In other words, dispersion happens when a light beam refracts or bends while passing from one medium to another. In our case, particularly, from the gem’s surface to the air. Another interesting thing to know is that the wavelength of light, actually determines the refraction amount. Hence, shorter wavelengths in the spectrum’s blue end refract (bend) more than longer wavelengths in the spectrum’s red end. Generally, dispersion is measured by subtracting the red-light refractive index from the violet-light refractive index. For instance, the dispersion of the diamond is estimated at 0.044 compared to the quarts whose amount of dispersion is 0.013, meaning that it is less dispersive than the diamond.

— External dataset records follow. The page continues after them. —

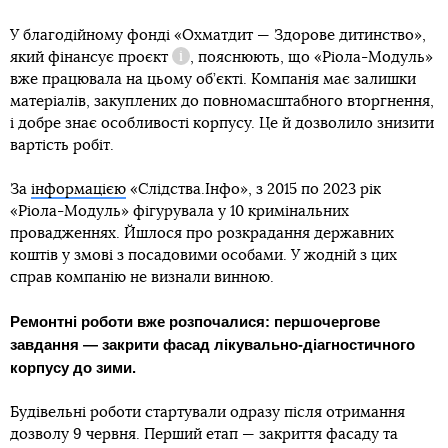
У благодійному фонді «Охматдит — Здорове дитинство»,
який фінансує проєкт
, пояснюють, що «Ріола-Модуль»
Довідка
вже працювала на цьому об’єкті. Компанія має залишки
матеріалів, закуплених до повномасштабного вторгнення,
і добре знає особливості корпусу. Це й дозволило знизити
вартість робіт.
За
інформацією
«Слідства.Інфо», з 2015 по 2023 рік
«Ріола-Модуль» фігурувала у 10 кримінальних
провадженнях. Йшлося про розкрадання державних
коштів у змові з посадовими особами. У жодній з цих
справ компанію не визнали винною.
Ремонтні роботи вже розпочалися: першочергове
завдання — закрити фасад лікувально-діагностичного
корпусу до зими.
Будівельні роботи стартували одразу після отримання
дозволу 9 червня. Перший етап — закриття фасаду та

In modern jewelry, impressive levels of dispersion and fire are achieved with a combination of gem-cutting expertise and appropriate facetting methods.
Pleochroism, also known as ‘iolite’, ‘andalusite’ and ‘alexandrite’, is that special characteristic of precious stones to appear in different colors and nuances when observed from various angles. This impressive phenomenon is a result of the gem’s ability to absorb different transmitted-light wavelengths, depending on its crystallographic orientations. Thus, the light that goes through the doubly refractive anisotropic mineral or gemstone, splits in various directions with different velocity. This way, the light is absorbed differently by each vibration-direction respectively, which results in splendid color variation or simply said, pleochroism.
To show off this gemstone property at its maximum level, it is of the utmost importance to cut the pleochroic stone properly, so that it can display its spectrum of different colors. However, to see the effect of pleochroism, the precious stone has to be a colored one, since colorless precious stones transmit the colors of the white-light spectrum only. The most appraised pleochroic gemstones in jewelry are sapphire and ruby. Each of these two exceptionally vibrant gemstones features two color shades, like for example, the ruby’s purplish-red and yellow-red, which distinguish this gem from the red spinel and the garnet.
REFRACTION AND BIREFRINGENCE
When a beam of light passes from one medium to another, like for example from the air into a gemstone, part of the light is reflected from the gem’s surface and part enters into the gem. That part of the light that enters the gem is slowed and bent, and the exact level of bending is determined by the angle with which the light has entered the surface, also including the speed of light in the two media. Therefore, the higher the angles and the greater the velocity difference between the air and the gem, the greater the refraction will be. Normally, the refraction index is considered a ratio of the velocity of light in air to the velocity of light in the gem. If we take the diamond as an example, the refraction index will show that light in air is at least two times faster than the speed of light in this precious stone.
The refraction activity is mostly seen in gemstones like the sphene, the rutile and the zircon and it is simply described as the process of light travelling through the gemstone in different directions and at different speeds. Refraction can be single and double. Single refraction is the optical property of light passing through the gemstone’s surface without polarization, while at double refraction, the light splits into two polarizing ways.